Du vivrensemble

Hier (j’ai perdu la référence exacte, c’était dans Le Parigot) on relatait cette déclaration confondante de Benoît “Burn-Out” Hamon : “Emmanuel Macron n’est pas de gauche“. On sait que Benoît H. se considère ni plus ni moins (*) comme the représentant de la Vraie Gauche, celle qui va bien, à gauche-à gauche, mais pas trop-trop non plus. Au point d’ailleurs de proposer à son pote et voisin de gauche, Jean-Luc M., de faire pot commun : un seul candidat et programme unique – en lui laissant le poste de chef à lui, Benoît, bien entendu ! “Faisons cause commune, range-toi derrière moi“. Gonflé, non ?

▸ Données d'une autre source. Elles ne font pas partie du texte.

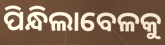
ପିନ୍ଧିଲାବେଳକୁ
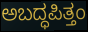
ಅಬದ್ಧಪಿತ್ತಂ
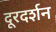
दूरदर्शन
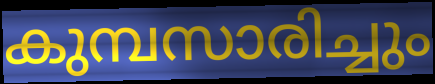
കുമ്പസാരിച്ചും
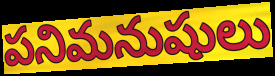
పనిమనుషులు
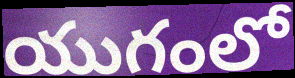
యుగంలో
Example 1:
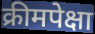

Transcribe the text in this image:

क्रीमपेक्षा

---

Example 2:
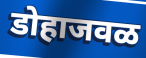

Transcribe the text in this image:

डोहाजवळ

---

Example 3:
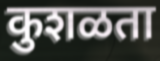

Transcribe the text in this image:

कुशळता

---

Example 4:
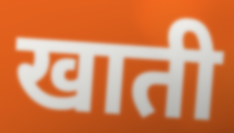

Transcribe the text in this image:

खाती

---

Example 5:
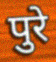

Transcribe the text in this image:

पुरे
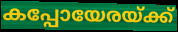
കപ്പോയേരയ്ക്ക്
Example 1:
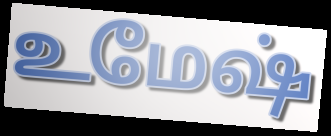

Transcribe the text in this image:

உமேஷ்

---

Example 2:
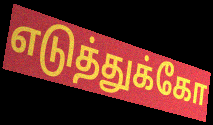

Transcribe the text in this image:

எடுத்துக்கோ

Mais bon… donc, Emmanuel M. ne serait pas, n’est pas de gauche ? et alors ? c’est épouvantable, Benoît. C’est sûr que si tout le monde était de gauche, ce serait bien plus simple, plus facile… sauf que certains le seraient un peu plus, ou un peu moins, d’où des bisbilles, des tracasseries, encore et encore. Le plus simple, Benoît, c’est la Pensée Unique, ça c’est peinard.

De ces temps où la gauche, justement, nous serine comme une rengaine le  jingle du “vivre ensemble“, eh bien, prenons-la au mot : il faut qu’elle supporte, qu’elle accepte, qu’elle  prenne comme une richesse cette diversité : qu’elle apprenne à vivre ensemble avec des gens qui ne sont pas de gauche. Ah c’est dur, c’est dur, il va falloir se faire violence.

Tibert

(*) On dit de plus en plus “juste“. Tenez, A. Juppé sur les propositions de F. Fillon : “C’est juste impossible“. C’est syntaxiquement correct, mais c’est un anglicisme. Chez nous en France ce serait plutôt “C’est carrément (simplement, tout simplement, ni plus ni moins, vraiment, hélas…) impossible“.  Ah bon, c’est impossible ?

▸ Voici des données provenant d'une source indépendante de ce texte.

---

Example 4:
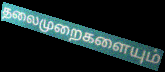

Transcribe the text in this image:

தலைமுறைகளையும்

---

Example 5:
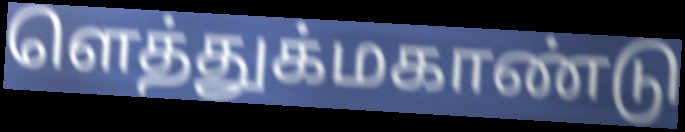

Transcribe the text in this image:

ளெத்துக்மகாண்டு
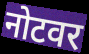
नोटवर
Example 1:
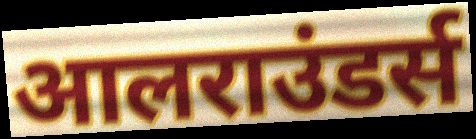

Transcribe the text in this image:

आलराउंडर्स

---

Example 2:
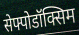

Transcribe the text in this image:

सेफ्पोडॉक्सिम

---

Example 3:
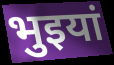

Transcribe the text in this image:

भुइयां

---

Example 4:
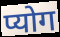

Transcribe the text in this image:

प्योग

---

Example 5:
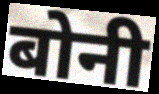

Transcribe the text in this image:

बोनी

Y a aussi des perles, dans la purée

Robert V. (*), mon vieil ami de Montpellier – décidément pugnaces, les Montpelliérains ! – me fait remonter ceci : une page entière de l’hebdo local La Gazette avec un ééénôooorme ” 0 % ” en rouge : c’est le maire actuel, dissident PS, qui se fait sa pub. “Seule ville et métropole de France, 0% d’augmentation des taux d’imposition“.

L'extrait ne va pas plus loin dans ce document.